> TASK LIST:
• A. Copy from the R Markdown text, without changes, the passage starting with "It also helps" and going on through "doing the analysis.".
• B. Answer these questions from the R Markdown text:
(i) Which file does the text call the source code for the document?
(ii) What three statistical issues does the text list?
(iii) Which issues does the text say R Markdown helps with directly?
• C. Continue the R Markdown text after its final sentence.

> PAGE TEXT:
┌──

Again, there is no way the figure can fail to match the R code that generates
it.  The source code for the document (the `Rmd` file) is *proof* that
everything is as the document claims.  Anyone can verify the results by
generating the document again.

### Why Do We Want It?

#### The "Replication Crisis"

Many are now saying there is a "replication crisis" in science
([Wikipedia page](https://en.wikipedia.org/wiki/Replication_crisis)).

There are many issues affecting this "crisis."

 * There are scientific issues, such as what experiments are done
   and how they are interpreted.

 * There are statistical issues, such as too small sample sizes,
   multiple hypothesis testing without correction,
   and publication bias.

 * And there are computational issues: what data analysis was done and was
   it correct?

R Markdown only directly helps with the computational issues.
It also helps to document your statistical analyses (*Duh!*  Do you think
generating
a document that includes a statistical analysis may help to document it?)

Indirectly, R Markdown also helps with the other issues.  Having the whole
analysis from raw data to scientific findings publicly available --- as many
scientific journals now require --- tends to
make you a lot more careful and a lot more thoughtful in doing the analysis.

└──

> PROVIDED DATA:
┌──

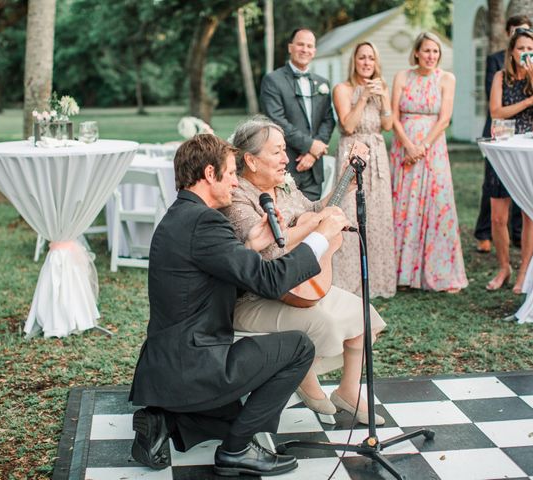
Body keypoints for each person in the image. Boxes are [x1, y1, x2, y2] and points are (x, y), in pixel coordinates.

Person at [129, 134, 349, 476]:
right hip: (193, 362)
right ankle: (237, 451)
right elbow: (270, 280)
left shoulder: (181, 216)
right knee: (299, 346)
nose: (235, 181)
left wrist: (248, 244)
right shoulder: (206, 222)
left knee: (227, 416)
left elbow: (206, 279)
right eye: (230, 173)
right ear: (209, 174)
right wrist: (320, 238)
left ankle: (164, 420)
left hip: (169, 362)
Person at [222, 116, 387, 426]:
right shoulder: (237, 197)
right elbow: (268, 252)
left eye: (285, 150)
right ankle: (301, 371)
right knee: (322, 321)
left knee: (363, 314)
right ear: (250, 161)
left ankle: (348, 391)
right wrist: (312, 225)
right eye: (277, 152)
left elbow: (313, 212)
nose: (287, 158)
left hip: (297, 286)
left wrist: (344, 186)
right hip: (252, 299)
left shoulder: (283, 183)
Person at [390, 32, 468, 293]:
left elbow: (445, 119)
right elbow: (394, 116)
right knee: (404, 206)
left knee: (438, 207)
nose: (431, 56)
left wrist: (422, 147)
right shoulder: (402, 76)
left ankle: (440, 273)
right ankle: (402, 273)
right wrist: (408, 146)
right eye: (426, 51)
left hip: (433, 150)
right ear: (416, 53)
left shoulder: (446, 78)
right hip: (404, 147)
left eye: (435, 52)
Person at [486, 28, 533, 293]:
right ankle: (504, 267)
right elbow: (496, 111)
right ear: (512, 52)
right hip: (503, 149)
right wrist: (527, 101)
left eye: (530, 49)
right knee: (498, 218)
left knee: (529, 215)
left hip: (531, 150)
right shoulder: (501, 77)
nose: (525, 53)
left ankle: (525, 269)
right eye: (521, 48)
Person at [332, 41, 396, 298]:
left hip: (377, 154)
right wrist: (365, 98)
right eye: (362, 58)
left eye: (371, 58)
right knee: (348, 214)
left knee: (378, 217)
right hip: (352, 154)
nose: (367, 62)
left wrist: (382, 98)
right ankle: (349, 283)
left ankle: (378, 282)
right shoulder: (342, 89)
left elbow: (388, 124)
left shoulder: (382, 87)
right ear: (354, 61)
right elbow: (347, 126)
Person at [474, 16, 533, 255]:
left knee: (523, 196)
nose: (525, 49)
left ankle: (518, 235)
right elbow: (495, 103)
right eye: (518, 33)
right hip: (499, 128)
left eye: (527, 34)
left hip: (525, 133)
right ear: (509, 34)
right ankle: (484, 233)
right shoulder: (496, 62)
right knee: (493, 190)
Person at [260, 28, 336, 201]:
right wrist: (310, 145)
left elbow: (328, 120)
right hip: (284, 165)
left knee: (313, 218)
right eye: (300, 44)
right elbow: (276, 121)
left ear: (314, 51)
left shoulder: (322, 83)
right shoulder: (273, 80)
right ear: (290, 47)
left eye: (309, 46)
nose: (305, 49)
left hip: (313, 169)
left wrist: (313, 153)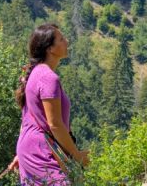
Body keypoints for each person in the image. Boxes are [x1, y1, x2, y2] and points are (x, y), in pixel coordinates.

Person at [7, 23, 90, 185]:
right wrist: (75, 154)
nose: (67, 41)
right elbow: (55, 124)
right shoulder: (48, 78)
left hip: (31, 148)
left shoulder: (36, 73)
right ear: (50, 48)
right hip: (40, 150)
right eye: (61, 39)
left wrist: (22, 151)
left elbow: (27, 118)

└──

> EXPECTED RESULTS:
• A.
It also helps to document your statistical analyses (*Duh!*  Do you think
generating
a document that includes a statistical analysis may help to document it?)

Indirectly, R Markdown also helps with the other issues.  Having the whole
analysis from raw data to scientific findings publicly available --- as many
scientific journals now require --- tends to
make you a lot more careful and a lot more thoughtful in doing the analysis.

• B.
(i) The `Rmd` file.
(ii) Too small sample sizes, multiple hypothesis testing without correction, and publication bias.
(iii) Only the computational issues.

• C.
#### Business and Consulting

Outside of science there is no buzz about "replication crisis,"
at least not yet.  The hype about "big data" is so strong that hardly
anyone is questioning whether results are correct or actually support
conclusions people draw from them.

But even if the results are never made public, R Markdown can still help a lot.
Imagine you have spent weeks doing a very complicated analysis.  The day before
it is finished, a co-worker tells you there is a mistake in the data that has
to be fixed.  If you are generating your report the old-fashioned way, it will
take almost as much time to redo the report as to do it in the first place.
If you have done the report with R Markdown, correct the data, rerun R Markdown,
and you're done.

R Markdown takes some time to learn.  And it always takes more time to do
a data analysis while simultaneously documenting it than to do it while
skipping the documentation.  But it takes a lot less time than doing the
analysis without documentation and adding documentation later.
Also

 * R Markdown documentation is far more likely to be correct, and

 * the analysis itself is far more likely to be correct.

#### Newbie Data Analysis

The way most newbies use R or any other statistical package is to dive right in

 * typing commands into R,

 * typing commands into a file and cut-and-pasting them into R, or

 * using RStudio.

None of these actually document what was done because commands get edited
a lot.

If you are in the habit of saving your workspace when you leave R or RStudio,
can you explain *exactly* how every R object in there was created?  *Starting
from raw data?*  Probably not.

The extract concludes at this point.